- [TEXT BLOCK]:

1. Field of the Invention

The present invention relates to an elastic roller and a method of grinding the same (hereinafter, simply referred to as “method of grinding”), more specifically to an elastic roller used for various roller material in an image forming apparatus such as copying apparatus, printer, and facsimile apparatus and the like, and a method of grinding the elastic roller.

2. Related Art

In image forming apparatuses using electrophotographic system such as copying apparatus, printer, and facsimile apparatus of an electrophotographic system, elastic rollers applied conductivity such as, transfer roller, developing roller, toner supply roller, conductive roller, cleaning roller, intermediate transfer roller, belt drive roller, etc. are used for each process in image forming. In order to obtain desired roller performance, high dimensional accuracy, surface accuracy, run-out accuracy and so on are demanded in such elastic rollers.

Such elastic rollers typically have a structure including an elastic layer carried on the outer circumference of the shaft via adhesive agent, and rubber or resin is used for the material of the elastic layer. Furthermore, foam elastic rollers using expanded rubber or resin foam are also widely used for the elastic layer, especially, the most typical one is a polyurethane foam roller which the elastic layer is constructed by polyurethane foam.

When manufacturing the elastic roller, usually an elastic layer is formed in cylindrical shape by mold-making, injection molding, extrusion molding, etc., and then the surface of the molded elastic layer roller is ground and its ends are cut in order to secure accuracy. Thus, for the purpose of preventing the elastic layer from remaining and the shaft from being damaged, there are some cases that an area where is not applied adhesive agent is provided on ends, which are cut portions, of the elastic layer, for example, as disclosed in Japanese Published Unexamined Patent Application No. H9-29843. In addition, since the elastic layer is sometimes disturbance during assembling a cartridge, for the purpose of making the elastic layer end movable, there are some cases that an area where is not applied adhesive agent is provided at the ends.

However, in case that an unapplied area of adhesive agent is provided at the ends of the elastic layer, when the surface of an elastic layer 1 is ground, as shown in FIG. 3, there are some cases in which the elastic layer 1 is pressed by a grindstone 10 at an unapplied area of adhesive agent A from the beginning of the grinding process, so that the elastic layer 1 is ground with being significantly lifted up from a shaft 2, which results in less diameter of the unapplied area of adhesive agent A than a target size. This causes problems that a uniform roller diameter in shaft direction could not be obtained, so that run-out accuracy is degraded. A numeral 20 in the figure shows supporting members of the shaft 2.

- [SHORT EXERCISE A]:
According to the elastic roller text, what is the most typical foam elastic roller?
- [SHORT EXERCISE B]:
Resume the passage on grinding elastic rollers, starting after its final sentence.

- [DATASET CONTENT]:
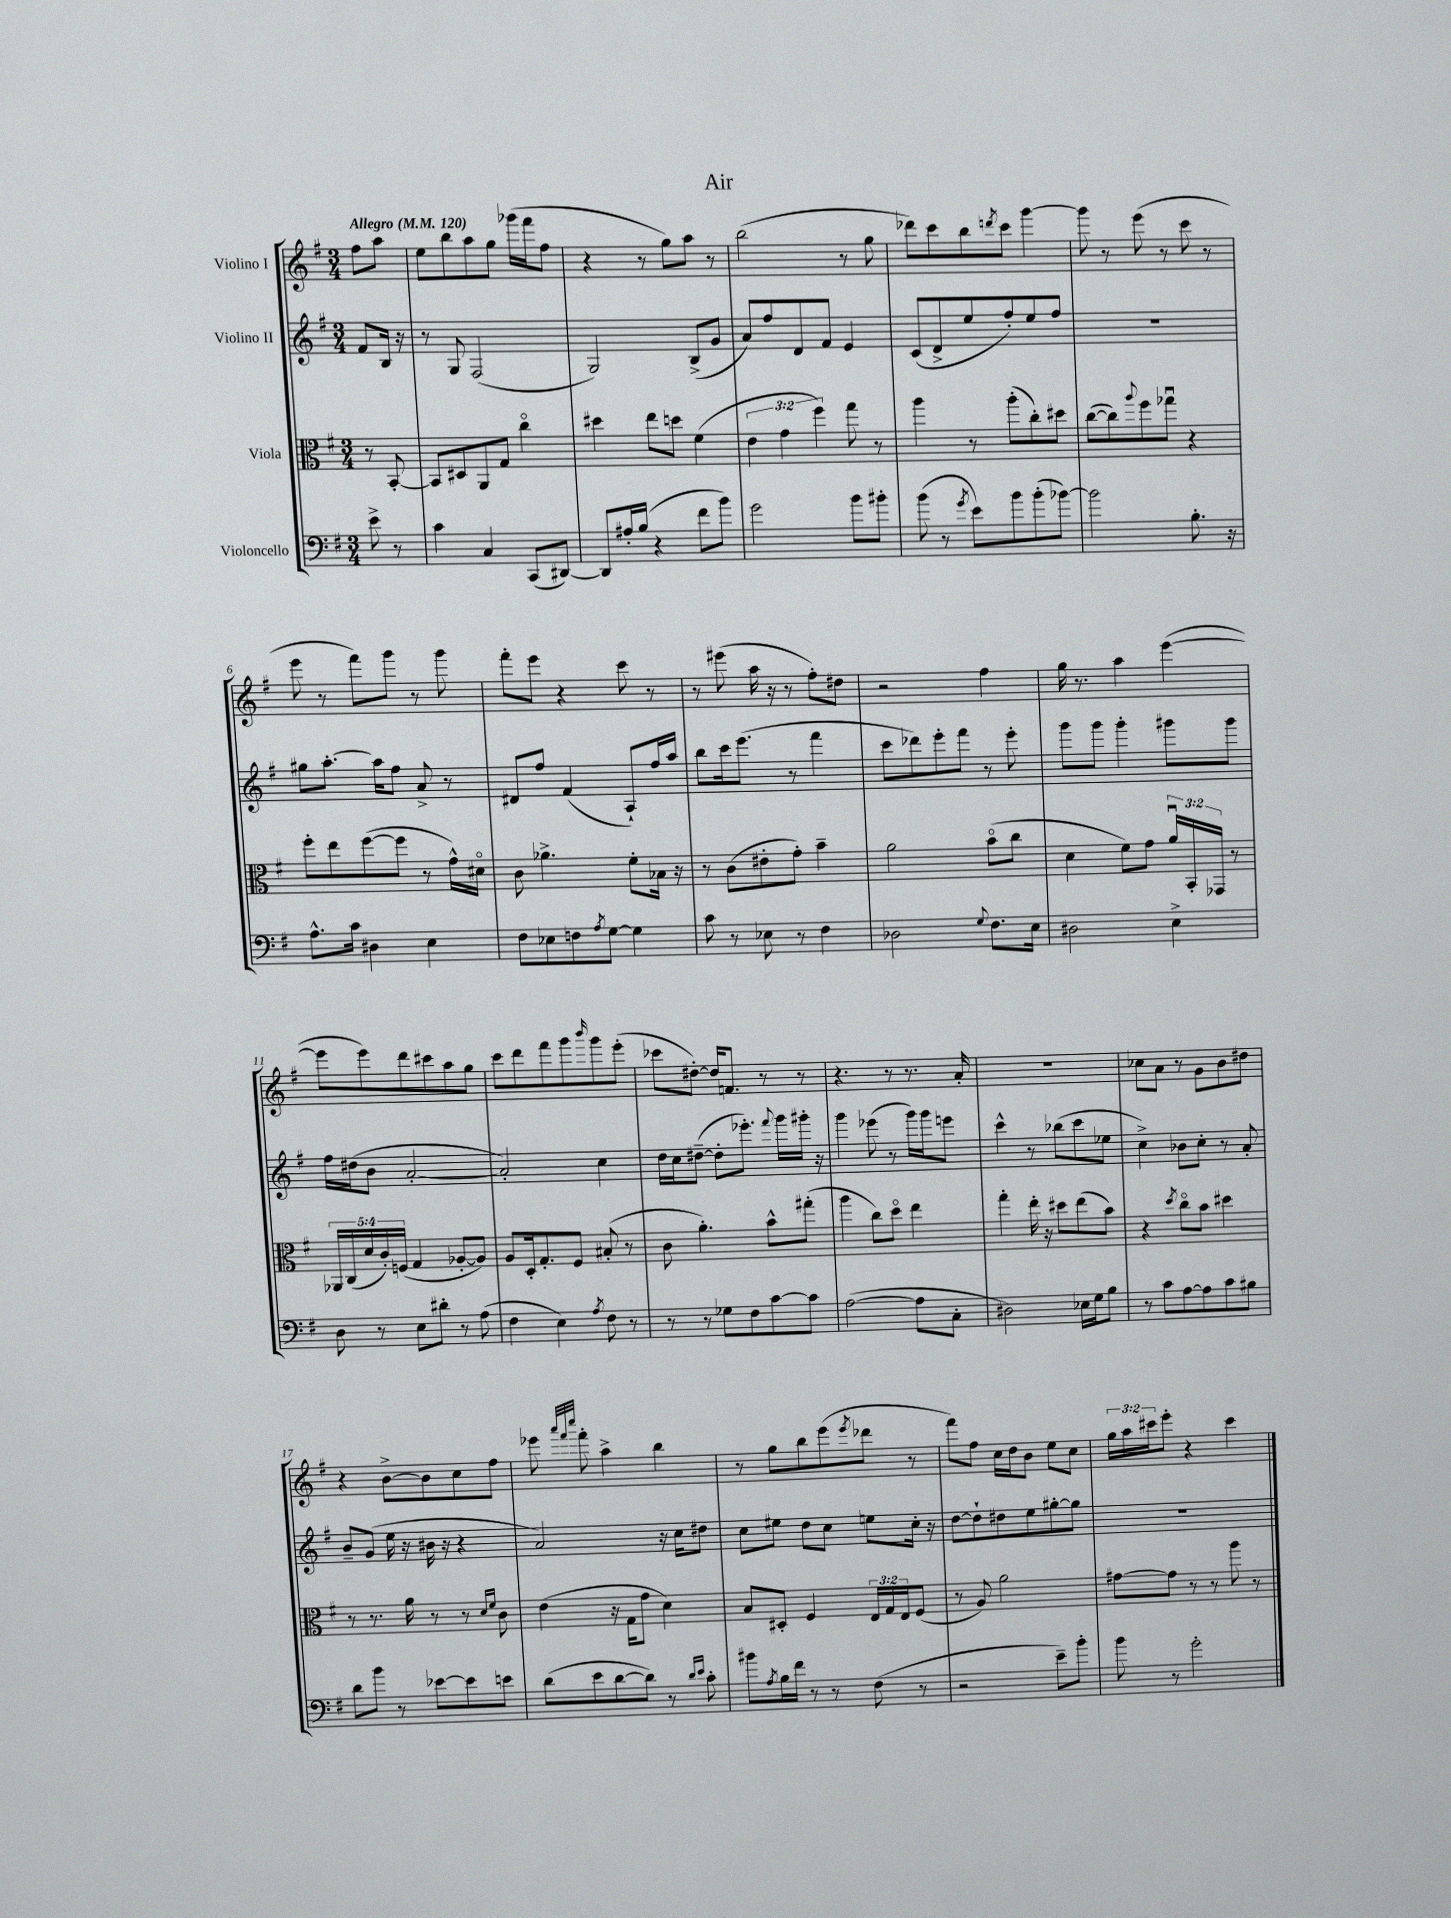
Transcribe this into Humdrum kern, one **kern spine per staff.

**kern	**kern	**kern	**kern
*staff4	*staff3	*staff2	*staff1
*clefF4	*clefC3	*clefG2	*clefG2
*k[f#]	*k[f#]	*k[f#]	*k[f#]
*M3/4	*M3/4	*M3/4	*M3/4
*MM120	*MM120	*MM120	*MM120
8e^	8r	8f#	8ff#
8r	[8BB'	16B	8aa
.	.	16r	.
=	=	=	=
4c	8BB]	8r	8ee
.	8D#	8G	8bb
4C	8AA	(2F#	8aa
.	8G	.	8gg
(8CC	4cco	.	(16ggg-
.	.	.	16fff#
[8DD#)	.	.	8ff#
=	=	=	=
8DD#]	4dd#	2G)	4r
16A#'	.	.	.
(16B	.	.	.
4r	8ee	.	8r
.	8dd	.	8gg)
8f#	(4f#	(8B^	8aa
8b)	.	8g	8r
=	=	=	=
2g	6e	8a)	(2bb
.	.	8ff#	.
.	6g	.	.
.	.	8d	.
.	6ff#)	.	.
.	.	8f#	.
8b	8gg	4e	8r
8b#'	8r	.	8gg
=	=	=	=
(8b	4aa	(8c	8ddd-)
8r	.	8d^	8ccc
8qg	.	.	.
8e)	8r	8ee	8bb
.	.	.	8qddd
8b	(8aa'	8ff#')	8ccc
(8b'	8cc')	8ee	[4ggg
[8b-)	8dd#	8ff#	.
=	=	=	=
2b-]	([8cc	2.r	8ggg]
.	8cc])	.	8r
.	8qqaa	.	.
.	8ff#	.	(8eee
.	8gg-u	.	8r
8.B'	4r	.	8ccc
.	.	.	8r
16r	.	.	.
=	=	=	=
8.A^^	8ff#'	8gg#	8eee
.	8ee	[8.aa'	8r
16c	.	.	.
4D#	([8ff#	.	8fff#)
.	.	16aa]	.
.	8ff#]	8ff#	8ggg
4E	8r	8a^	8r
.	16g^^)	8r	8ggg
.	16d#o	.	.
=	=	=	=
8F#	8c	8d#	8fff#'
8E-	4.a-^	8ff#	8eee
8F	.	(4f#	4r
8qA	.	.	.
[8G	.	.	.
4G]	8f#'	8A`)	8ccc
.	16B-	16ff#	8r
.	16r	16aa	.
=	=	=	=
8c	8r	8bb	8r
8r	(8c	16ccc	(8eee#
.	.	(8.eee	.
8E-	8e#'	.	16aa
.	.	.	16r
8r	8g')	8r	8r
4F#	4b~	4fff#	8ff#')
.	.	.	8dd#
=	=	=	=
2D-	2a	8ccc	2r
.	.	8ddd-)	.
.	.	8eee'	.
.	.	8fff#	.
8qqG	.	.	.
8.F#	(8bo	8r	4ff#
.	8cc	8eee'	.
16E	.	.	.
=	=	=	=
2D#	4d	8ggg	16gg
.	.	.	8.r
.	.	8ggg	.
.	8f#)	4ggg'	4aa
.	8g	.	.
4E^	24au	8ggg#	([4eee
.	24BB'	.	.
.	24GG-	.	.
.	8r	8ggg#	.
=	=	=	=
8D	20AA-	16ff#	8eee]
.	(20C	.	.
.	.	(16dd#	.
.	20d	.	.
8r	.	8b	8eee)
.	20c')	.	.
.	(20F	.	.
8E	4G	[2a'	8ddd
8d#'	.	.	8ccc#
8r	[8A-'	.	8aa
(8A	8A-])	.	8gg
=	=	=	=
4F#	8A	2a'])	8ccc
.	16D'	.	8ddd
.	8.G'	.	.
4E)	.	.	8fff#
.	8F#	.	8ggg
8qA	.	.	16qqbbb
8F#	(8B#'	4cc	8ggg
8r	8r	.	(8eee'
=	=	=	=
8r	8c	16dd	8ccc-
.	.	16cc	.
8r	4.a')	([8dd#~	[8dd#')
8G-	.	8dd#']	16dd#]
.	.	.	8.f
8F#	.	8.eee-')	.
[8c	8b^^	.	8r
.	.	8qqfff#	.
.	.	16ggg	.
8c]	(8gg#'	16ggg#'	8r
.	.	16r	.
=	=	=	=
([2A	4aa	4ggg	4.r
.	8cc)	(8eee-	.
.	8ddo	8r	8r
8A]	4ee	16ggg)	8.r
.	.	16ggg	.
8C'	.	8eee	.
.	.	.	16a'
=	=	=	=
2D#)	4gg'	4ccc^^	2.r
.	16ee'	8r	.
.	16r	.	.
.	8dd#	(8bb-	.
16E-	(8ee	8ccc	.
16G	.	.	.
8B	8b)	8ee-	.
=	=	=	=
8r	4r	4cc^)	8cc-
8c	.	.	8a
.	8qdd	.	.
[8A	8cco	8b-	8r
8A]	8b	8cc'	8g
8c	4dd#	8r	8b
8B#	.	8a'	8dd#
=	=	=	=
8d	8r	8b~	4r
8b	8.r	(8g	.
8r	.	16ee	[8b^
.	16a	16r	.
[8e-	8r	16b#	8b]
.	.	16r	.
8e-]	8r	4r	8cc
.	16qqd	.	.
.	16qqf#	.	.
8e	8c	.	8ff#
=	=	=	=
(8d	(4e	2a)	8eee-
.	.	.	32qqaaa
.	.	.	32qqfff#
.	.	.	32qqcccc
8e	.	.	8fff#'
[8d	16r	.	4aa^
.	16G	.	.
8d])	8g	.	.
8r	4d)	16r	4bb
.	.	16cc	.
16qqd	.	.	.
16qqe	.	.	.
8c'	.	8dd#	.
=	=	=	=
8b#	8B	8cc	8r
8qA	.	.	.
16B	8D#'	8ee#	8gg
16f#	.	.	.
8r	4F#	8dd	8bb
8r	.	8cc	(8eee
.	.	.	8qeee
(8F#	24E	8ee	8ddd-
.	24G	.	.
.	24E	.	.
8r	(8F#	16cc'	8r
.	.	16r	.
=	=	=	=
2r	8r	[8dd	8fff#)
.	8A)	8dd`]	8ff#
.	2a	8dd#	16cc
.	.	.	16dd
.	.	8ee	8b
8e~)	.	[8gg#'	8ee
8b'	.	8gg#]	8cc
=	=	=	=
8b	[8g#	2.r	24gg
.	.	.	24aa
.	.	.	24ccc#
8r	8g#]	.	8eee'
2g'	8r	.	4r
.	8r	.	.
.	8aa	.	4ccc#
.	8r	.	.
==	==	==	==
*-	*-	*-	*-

* * *

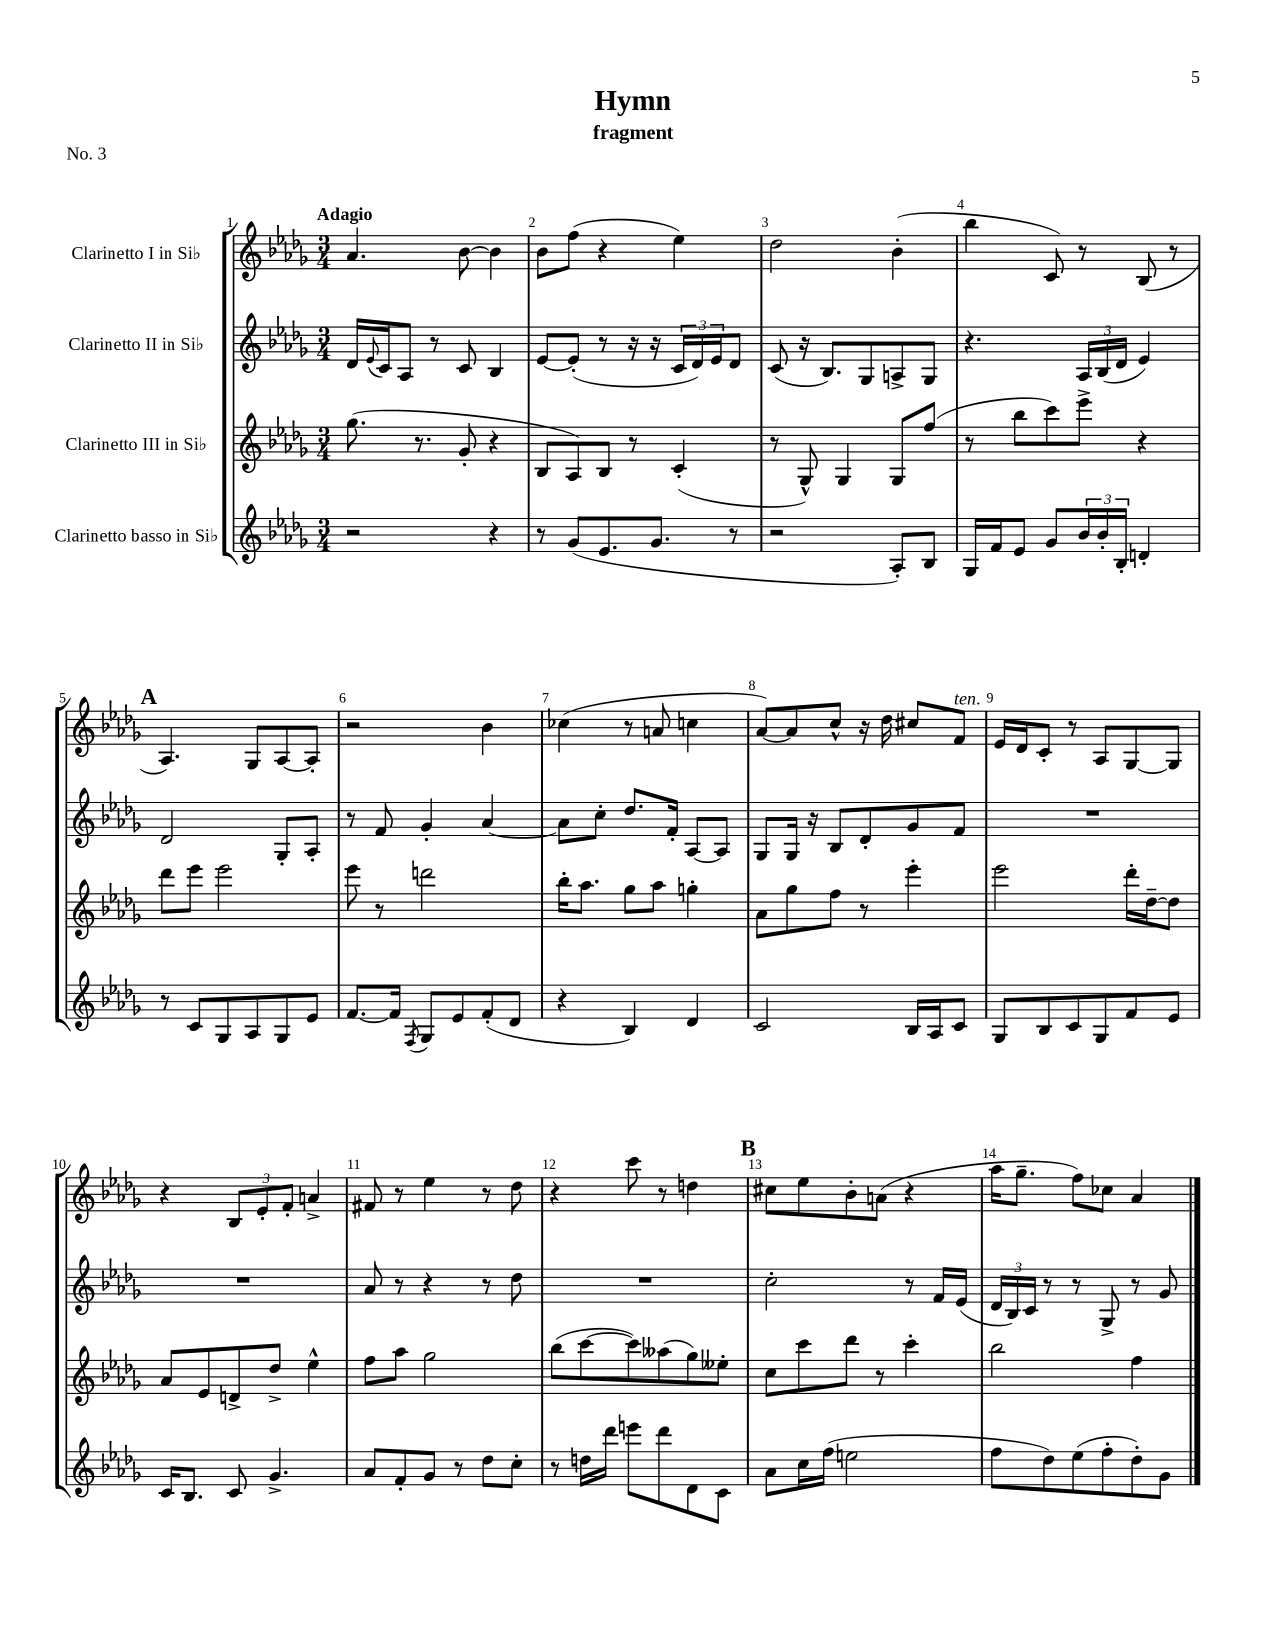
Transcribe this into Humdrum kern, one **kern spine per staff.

- [EXERCISE RESULT A]:
A polyurethane foam roller, whose elastic layer is made of polyurethane foam.

- [EXERCISE RESULT B]:
Meanwhile, to solve this problem, when the surface of the elastic layer 1 is ground, a technique in which the grind speed at the unapplied area of adhesive agent A is made slower than other areas so as to enhance processing accuracy to obtain a roller having a uniform roller diameter in shaft direction and high run-out accuracy is proposed, however, this method has a problem of poor production efficiency due to longer processing time.

When a roller having poor diametric accuracy and run-out accuracy is used, for example, for a toner supply roller in the electrophotographic process, a developing roller is not uniformly supplied with toner in shaft direction as well as that extra toner which has not been supplied from the developing roller to a photoconductor drum is not uniformly scraped in shaft direction, which results in the cause of poor image quality. Accordingly, for the elastic layer having the unapplied area of adhesive agent at the end, there has been a demand for a technique which can carry out a surface grinding with keeping high run-out accuracy and uniform diameter, and furthermore, does not reduce production efficiency.

SUMMARY OF THE INVENTION

It is therefore, an object of an illustrative, non-limiting embodiment of the present invention to provide an elastic roller which solves the above-mentioned problems, keeps high run-out accuracy and uniform diameter when the elastic layer surface having the unapplied area of adhesive agent at the end is ground, and provides good production efficiency of surface grinding, and a method of grinding the elastic roller.

As a result of keen examination, the present inventor completed the present invention after finding that the following structure prevents nonuniform diameter and poor run-out accuracy of an elastic roller even in case of having an unapplied area of adhesive agent, and does not reduce production efficiency at the same time.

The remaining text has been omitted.